The goal is to show you that we are unable to meet the perfection of Jesus. However, I, like the Pharisees, took great pride in keeping the “law” to the letter. I was proud of my rock and that I was able to keep it. I had worked hard for it and did exactly what I was supposed to.
But I had missed the whole point. Keeping the rock and being able to say I did it did not bring me the peace and joy I so longed for.
What I now know, is that Jesus through the Holy Spirit fills those spaces where we feel inadequate. His peace and contentment infiltrate our minds and flush out those thoughts the enemy places there that say “You’re not good enough.”
We know the enemy comes to steal, kill, and destroy. And he does that with our minds, yall. It is so important that we don’t get too caught up in keeping our rocks and, instead, remember to keep taking steps and moving towards a deeper relationship with Christ.
So, what is the turning point? Surrender. Leave what’s happened and move on. Allow Him to show you what that looks like. It won’t be on your timeline, but once you begin walking with him, all of that anxiety and impatience will be more tolerable knowing that someone’s got your back.
He is the one who moves the stone. He told the rock to move on the third day in order to overcome death.

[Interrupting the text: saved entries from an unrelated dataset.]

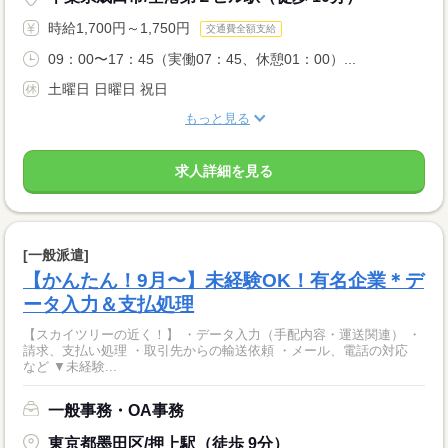
時給1,700円～1,750円
交通費全額支給
09：00〜17：45（実働07：45、休憩01：00）...
土曜日 日曜日 祝日
もっと見る
求人詳細を見る
[一般派遣]
【かんたん！9月〜】未経験OK！有名企業＊デ
ータ入力＆支払処理
【スカイツリーの近く！】 ・データ入力（手配内容・運送関連） ・
請求、支払い処理 ・取引先からの輸送依頼 ・メール、電話の対応
など ▼未経験...
一般事務・OA事務
東京都墨田区/押上駅（徒歩 9分）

What is your rock? What are you clinging to, hoping it will fill you?
You aren’t enough. What you are trying to do isn’t enough. But Jesus is. The things you are holding onto, all your past hurts and disappoints aren’t enough to keep you from him.
Ask God to roll the stone.
Matthew 27:59-60 “Joseph took the body, wrapped it in a clean linen cloth, and placed it in his own new tomb that he had cut out of the rock. He rolled a big stone in front of the entrance to the tomb and went away.
Deuteronomy 32:4 “He is the Rock, his works are perfect, and all his ways are just.”
Psalm 19:14 “May these words of my mouth and this mediation of my heart be pleasing in your sight, Lord, my Rock and my Redeemer.”
Psalm 34:14 “Turn from evil and do good; seek peace ad pursue it.”
Acts 26:17 “I will rescue you from your own people and from the Gentiles. I am sending you to them to open their eyes and turn them from darkness to light, and from the power of Satan to God, so that they may receive forgiveness of sins and a place among those who are sanctified by faith in me.”